I was thinking it would leave room for D being in a parallel plane, but AD can't be in a parallel plane cause A already is in the ABC plane.

I'm not sure what you mean by this. Problem states that all four points lie in the same plane.

Meaning AB and AD can't both go to zero if D was in a parallel plane. Correct?

It's fair to assume that A, B, C, and D are all distinct points.

* Back to the first item above:
What is implied if ##\ \vec{AB}\times\vec{AC} \ ## is zero ?

 

[terhje]

What is implied if →AB×→AC \ \vec{AB}\times\vec{AC} \ is zero ?

That AB or AC or both are zero.

Ill just show you what i got so far, which i think is the correct solution.
Question:
Check if the following points, A(-1,3,4), B(0,5,7), R(0,3,6) and S(1,5,9) are in the same plane.

My solution:
making vectors, AB, AC and AD
AB= i+2j+3k
AC=i+2k
AD=2i+2j+5k
defining the ABC plane normal:
ABxAC = matrix(2,3;0,2)i - matrix(1,3;1,2)j + matrix(1,2;1,0)k
= 4i+j-2k = E

Checking if E*AD= 0.
4*2+1*2-2*5 = 8+2-10 = 0.

A,B,C and D are all in the same planeWhat i ment was that if you have a new vector EF, and EF*E = 0, then EF is perpendicular to E, but it can can still be in a parallel plane.
but since the plane is defined by ABC and AD*E=0, then it must be in the same plane.

Thank you for the help.
Terhje

 

[SammyS]

That AB or AC or both are zero.

No !
If A, B, and C are distinct points, then neither AB or AC will be zero.

What can be concluded if the cross product of two non-zero vectors is zero ?

So, I ask again, what is implied if AB × AC = 0 ?

(I'll address the rest of your post when I get more time. There are inconsistencies and errors in it.)

 

[terhje]

lol. AB x AC = 0 implies that the vectors are parallel! my norwegian mathbook said nothing about it. Had to look in a calculus book i ordered from the states that i haven't had time to go through yet.
fixed some typos.

 

[SammyS]

lol. AB x AC = 0 implies that the vectors are parallel! my norwegian mathbook said nothing about it. Had to look in a calculus book i ordered from the states that i haven't had time to go through yet.
fixed some typos.

Yes. Specifically, the vectors point in the same direction or in opposite directions.

Since these are vectors construed with a point in common, the three points, A, B, and C must be co-linear.
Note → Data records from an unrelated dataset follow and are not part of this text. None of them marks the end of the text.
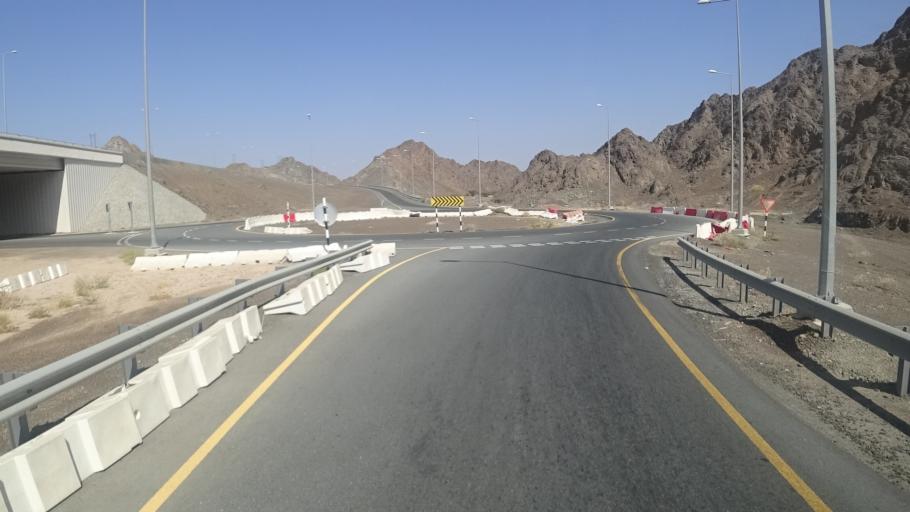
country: OM
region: Ash Sharqiyah
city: Ibra'
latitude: 22.6858
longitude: 58.5821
In this case, what can you say about the four points?

 

[SammyS]

Ill just show you what i got so far, which i think is the correct solution.
Question:
Check if the following points, A(-1,3,4), B(0,5,7), R(0,3,6) and S(1,5,9) are in the same plane.

In the following, you use the coordinates of R and S as coordinates of points C and D respectively.

My solution:
making vectors, AB, AC and AD
AB= i+2j+3k
AC=i+2k
AD=2i+2j+5k
defining the ABC plane normal:
ABxAC = matrix(2,3;0,2)i - matrix(1,3;1,2)j + matrix(1,2;1,0)k
= 4i+j-2k = E

Those should actually determinants of those matrices:

AB×AC = det(matrix(2,3;0,2))i - det(matrix(1,3;1,2))j + det(matrix(1,2;1,0))k​

Then you use E as a vector. That's perfectly acceptable as is what follows, up to the following.
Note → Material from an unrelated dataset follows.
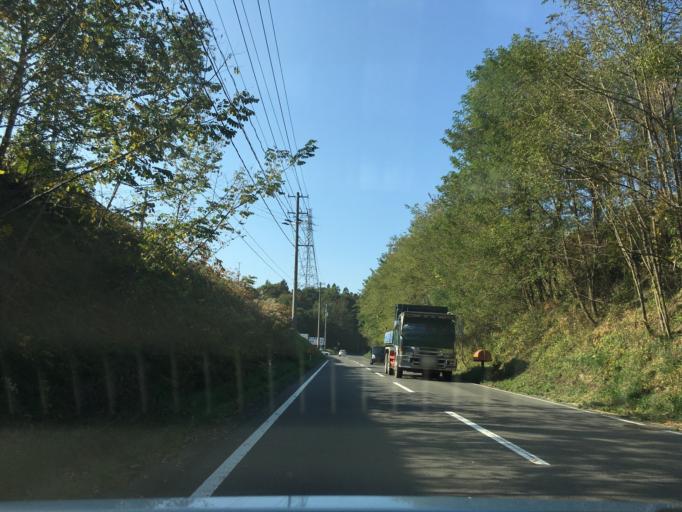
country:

What i meant was that if you have a new vector EF, and EF*E = 0, then EF is perpendicular to E, but it can can still be in a parallel plane.
but since the plane is defined by ABC and AD*E=0, then it must be in the same plane.

You have a vector called EF, which presumably is constricted from two new points, E and F. However, you are previously using E as the normal vector. Don't now also use E to refer to a point.

Even if you fix this double use of E, it's not clear what you mean.